Fiber infrastructure: Next steps

 In Fiber Optic Network, Technology

One of the things I’m most proud of about Auburn is our progressiveness—and not just for the sake of being progressive, but progressiveness that’s purposeful and supported with sound business practices. Auburn’s fiber optic infrastructure is the perfect example of this. The first fiber cables – flexible transparent fibers made from glass and about as thick as a strand of hair – were laid by Auburn Electric in 1985. These fibers are able to transmit vast amounts of data from one location to another, and the city’s leaders at the time had the foresight to understand the capabilities this innovative cable would offer, including higher-speed communications and improved efficiencies of electric substations—not to mention better management of the demand for (and cost of) energy.

Today, 25 years later, we’ve laid fiber throughout 50 percent of our community and electric territory, creating a huge interconnected network of possibilities and value. With tremendous throughput capacity, this advanced technology currently allows us to monitor and manage the city’s electrical usage at the sub-stations, as well as provide Internet and phone service. In the near future, television programming and Smart Grid functions, (Details in a future blog) will be available to businesses and residents of Auburn. Generally, such an advanced network is only found in larger communities.

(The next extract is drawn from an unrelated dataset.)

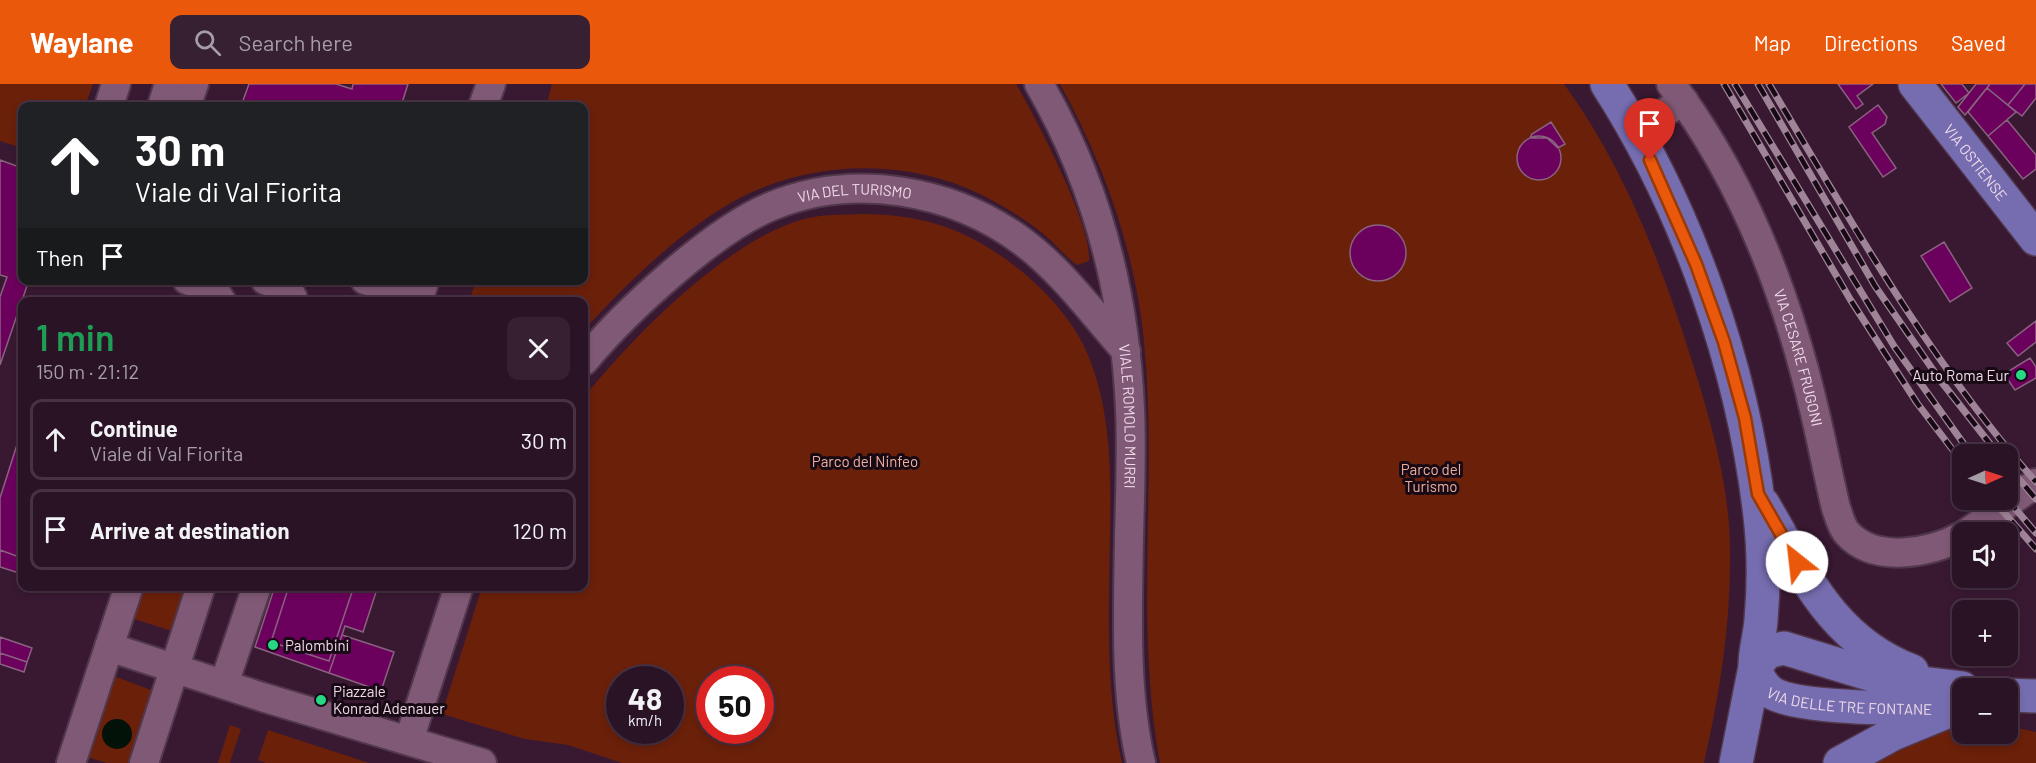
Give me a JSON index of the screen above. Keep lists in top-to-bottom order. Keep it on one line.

Even more, this infrastructure has been steadily constructed—and at zero debt. We’ve operated “lean and mean” as not to make a mistake that befalls too many cities across America: unnecessary debt. We’re proud of the fact that we’ve been wise with your ratepayer money.

Now, the time has come to finish construction. Demand is high and, given the number of services delivered via the network today, the sooner it’s completed, the more affordable each service becomes. The opposite is true as well. If we don’t complete it in the near future, we’re actually hampering our ability to build a large, long-term customer base—and maintain cost-effective quality services.

For this reason, we’ve decided to take on a modest loan in the amount of $4 million—a fraction of the original project total cost planned in 2005 ($18.65 million), I might add. With a financially sound budget and a solid cash flow – which will enable us to pay the loan back within a reasonable term – we determined the debt was smart from both a business and a community perspective.

We’ll be able to close this project up, meet customer demand, drive higher volumes for all AES services and, most of all, position us to compete in the global economy. All very progressive… and purposeful.